• _HOW TO COMPLETE THIS TASK_
Each entry is to be given again word for word; images are dropped.

• _SOURCE DATA_
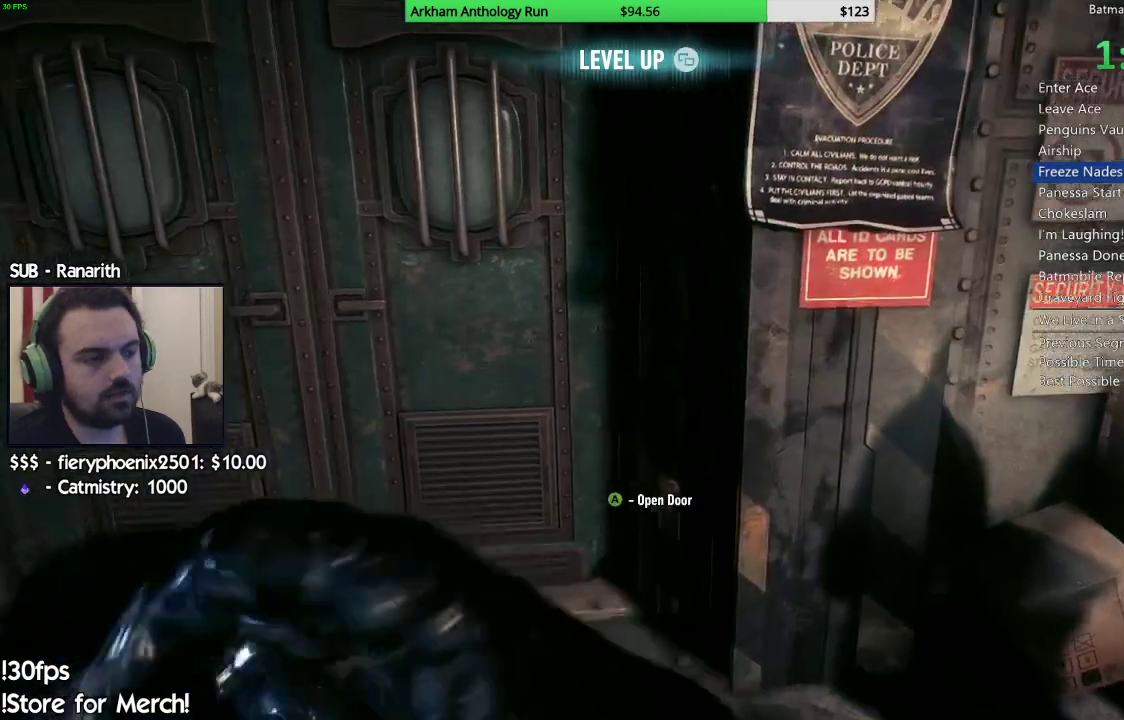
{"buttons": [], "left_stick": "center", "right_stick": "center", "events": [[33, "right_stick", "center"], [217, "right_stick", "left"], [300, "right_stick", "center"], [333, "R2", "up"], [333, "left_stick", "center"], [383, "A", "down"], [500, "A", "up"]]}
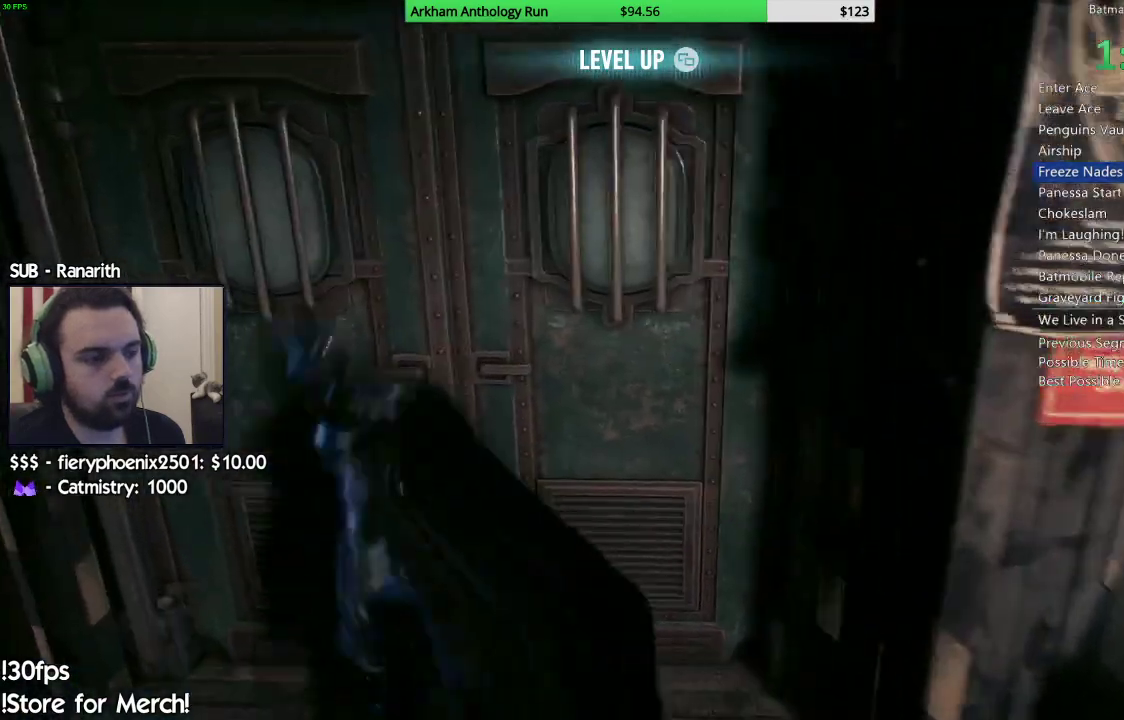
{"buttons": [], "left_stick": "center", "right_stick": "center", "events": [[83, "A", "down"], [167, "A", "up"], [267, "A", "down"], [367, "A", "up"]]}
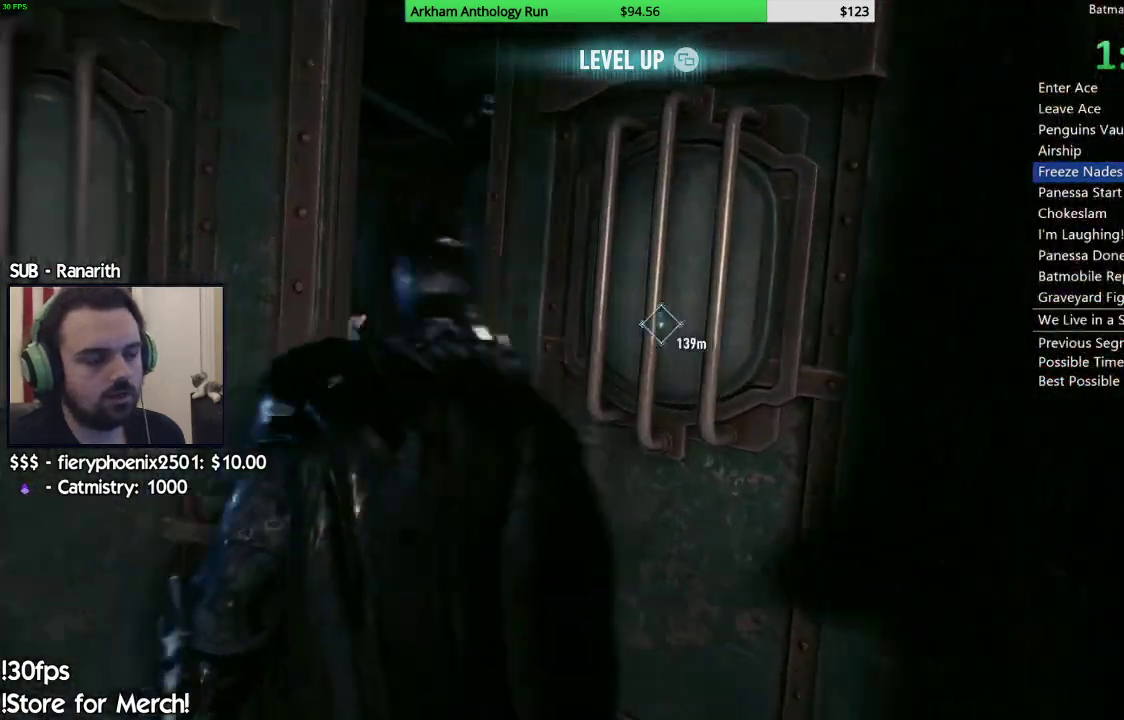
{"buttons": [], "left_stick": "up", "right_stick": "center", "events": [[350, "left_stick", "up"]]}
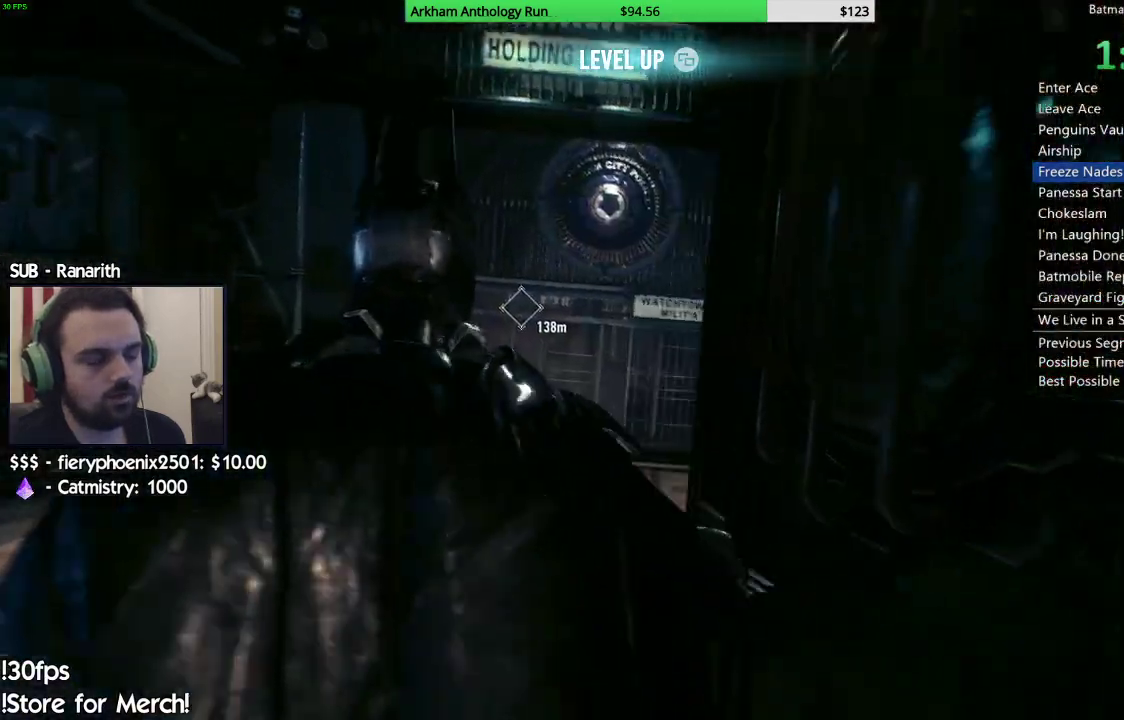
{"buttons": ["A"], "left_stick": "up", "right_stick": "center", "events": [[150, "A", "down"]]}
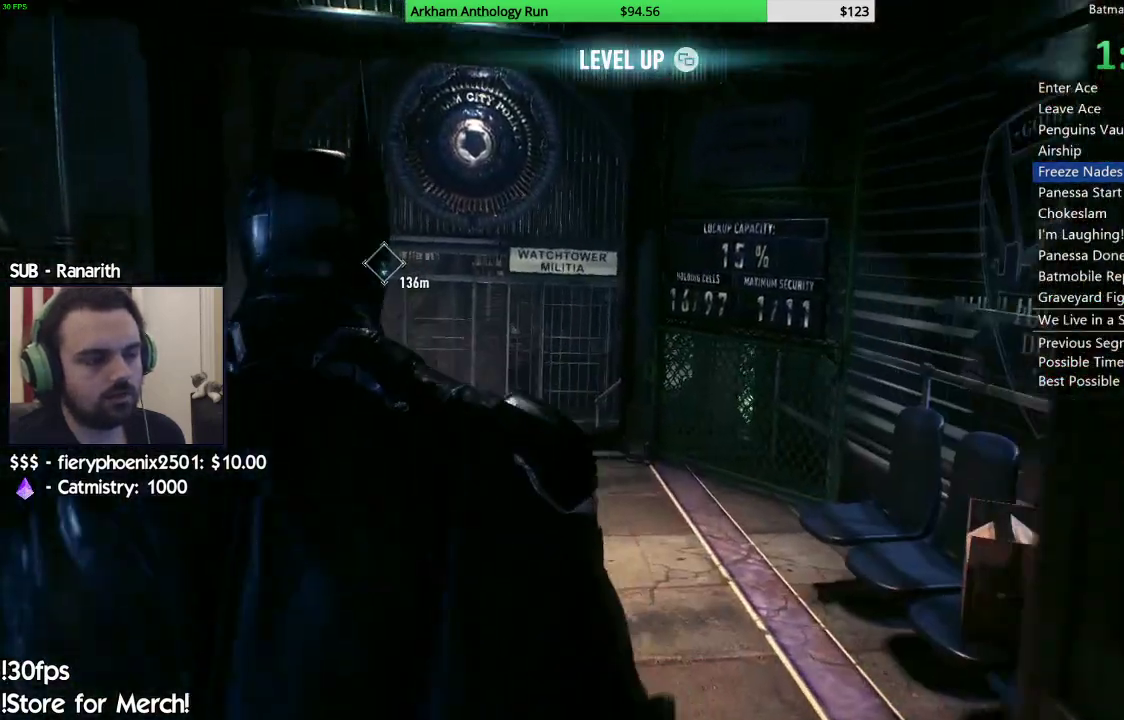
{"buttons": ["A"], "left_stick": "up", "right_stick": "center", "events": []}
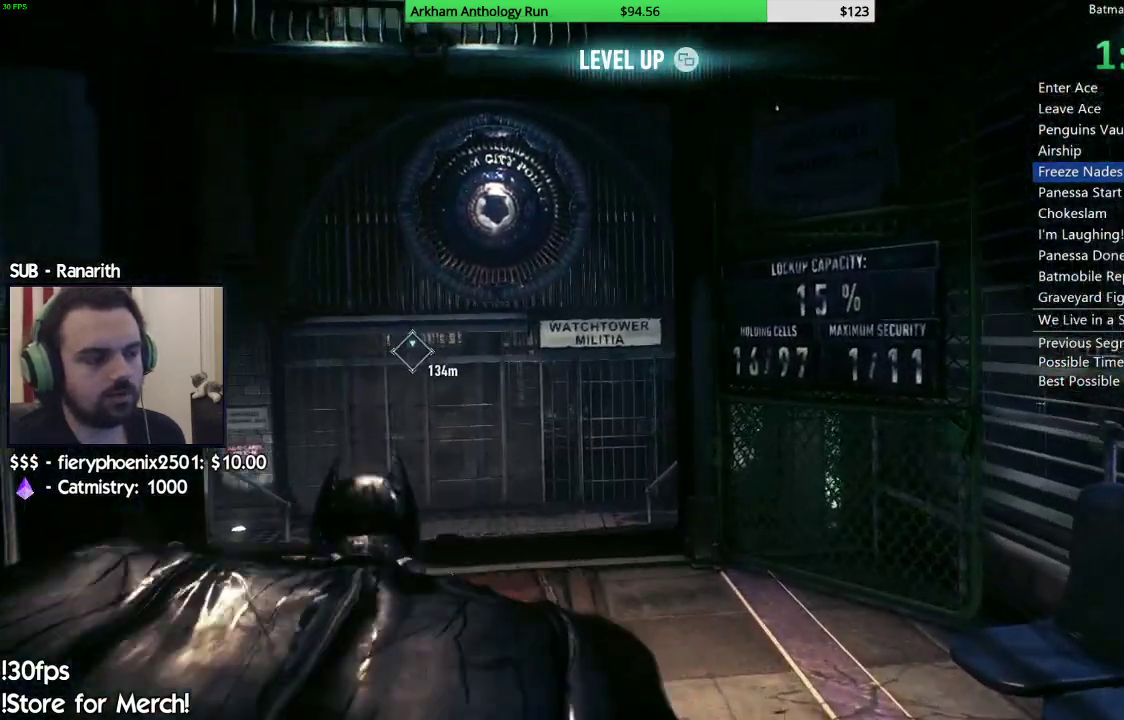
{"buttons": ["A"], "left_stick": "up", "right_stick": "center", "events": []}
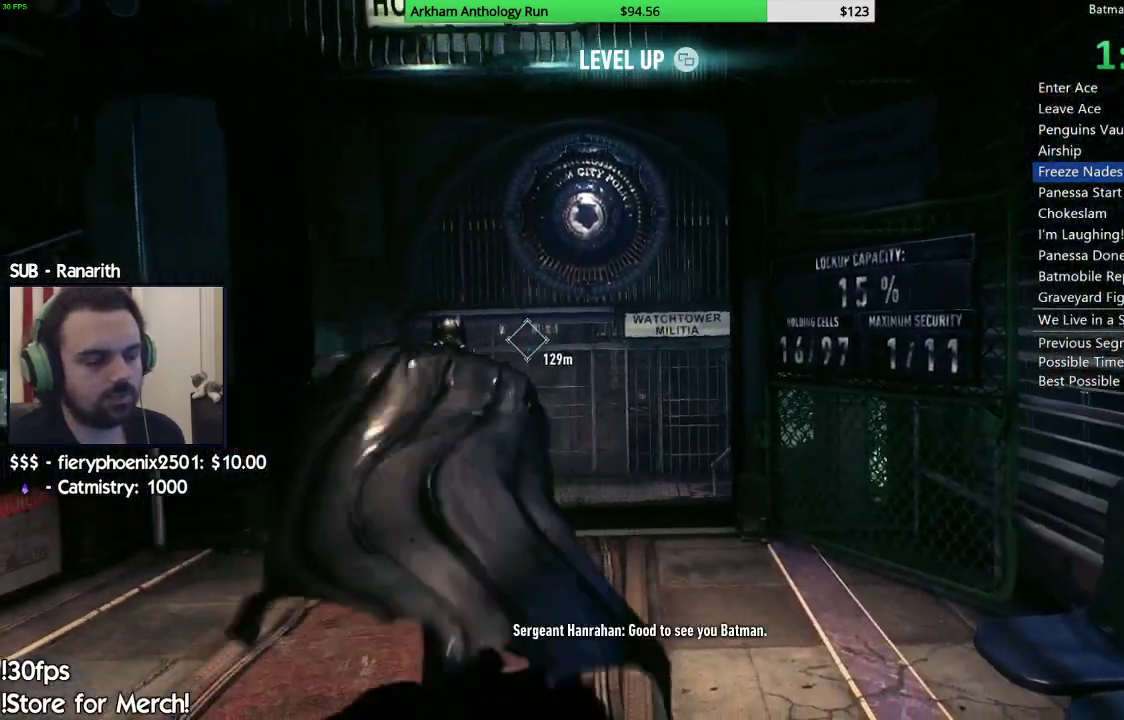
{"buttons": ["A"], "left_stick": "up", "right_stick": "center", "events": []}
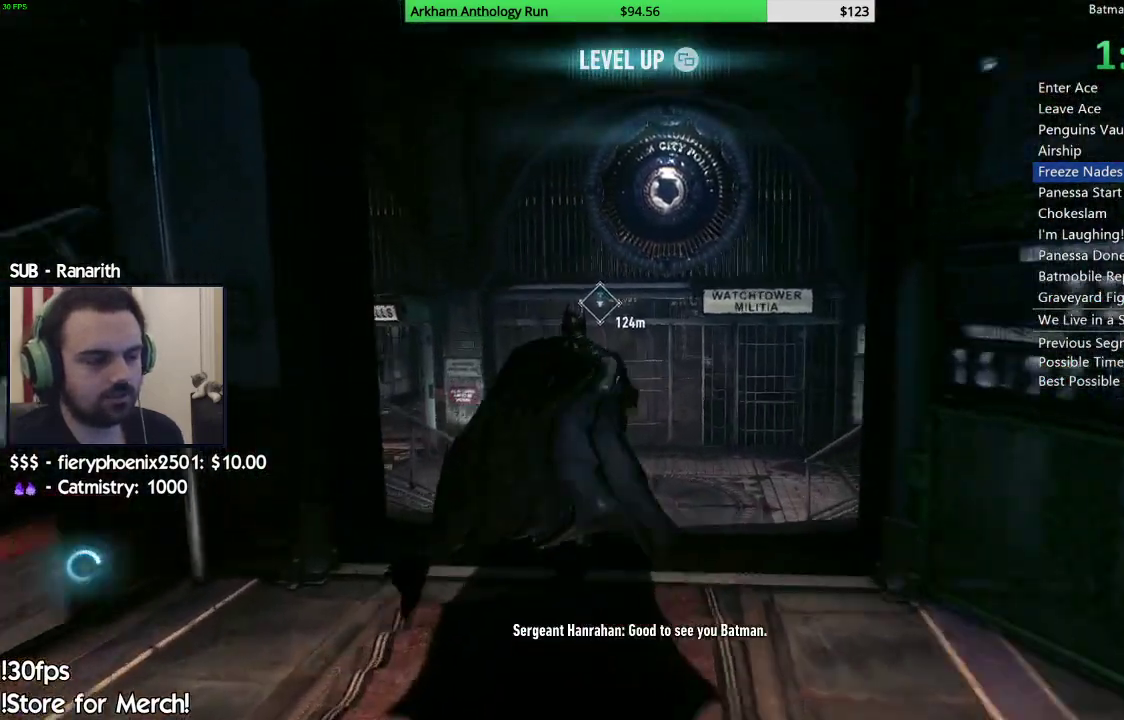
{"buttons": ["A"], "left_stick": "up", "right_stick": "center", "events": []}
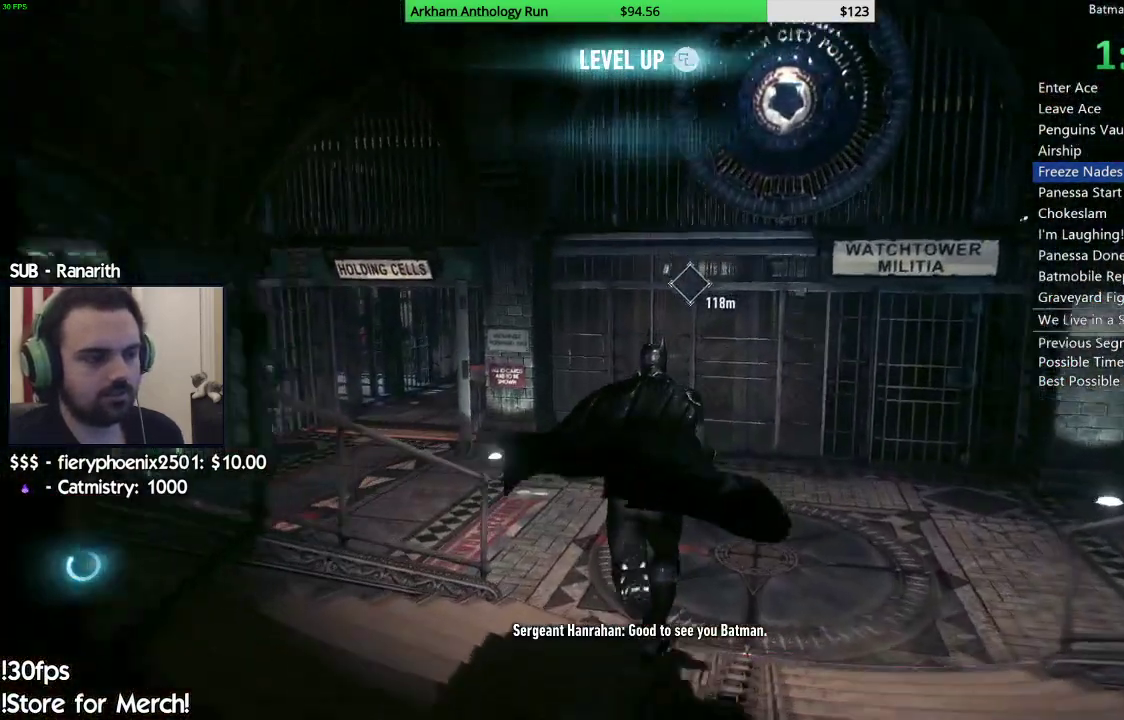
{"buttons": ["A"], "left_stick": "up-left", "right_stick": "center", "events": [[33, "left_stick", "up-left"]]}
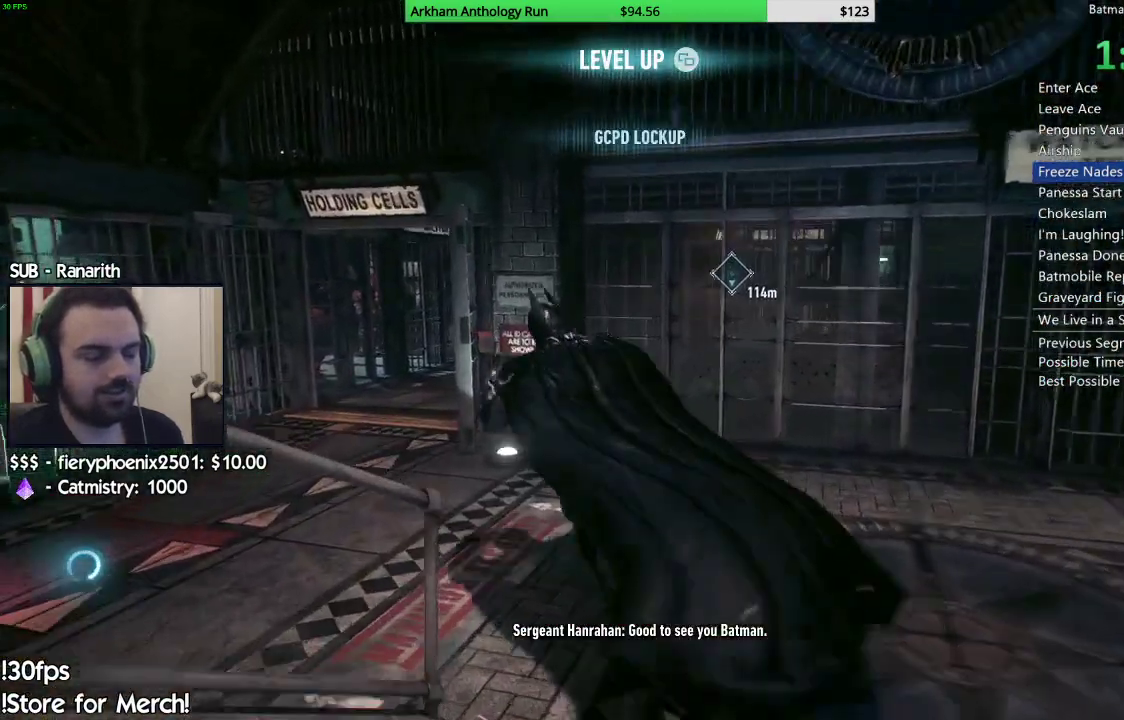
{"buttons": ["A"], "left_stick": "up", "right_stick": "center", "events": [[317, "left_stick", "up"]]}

• _EXPECTED ANSWER_
{"buttons": [], "left_stick": "center", "right_stick": "center", "events": [[33, "right_stick", "center"], [217, "right_stick", "left"], [300, "right_stick", "center"], [333, "R2", "up"], [333, "left_stick", "center"], [383, "A", "down"], [500, "A", "up"]]}
{"buttons": [], "left_stick": "center", "right_stick": "center", "events": [[83, "A", "down"], [167, "A", "up"], [267, "A", "down"], [367, "A", "up"]]}
{"buttons": [], "left_stick": "up", "right_stick": "center", "events": [[350, "left_stick", "up"]]}
{"buttons": ["A"], "left_stick": "up", "right_stick": "center", "events": [[150, "A", "down"]]}
{"buttons": ["A"], "left_stick": "up", "right_stick": "center", "events": []}
{"buttons": ["A"], "left_stick": "up", "right_stick": "center", "events": []}
{"buttons": ["A"], "left_stick": "up", "right_stick": "center", "events": []}
{"buttons": ["A"], "left_stick": "up", "right_stick": "center", "events": []}
{"buttons": ["A"], "left_stick": "up-left", "right_stick": "center", "events": [[33, "left_stick", "up-left"]]}
{"buttons": ["A"], "left_stick": "up", "right_stick": "center", "events": [[317, "left_stick", "up"]]}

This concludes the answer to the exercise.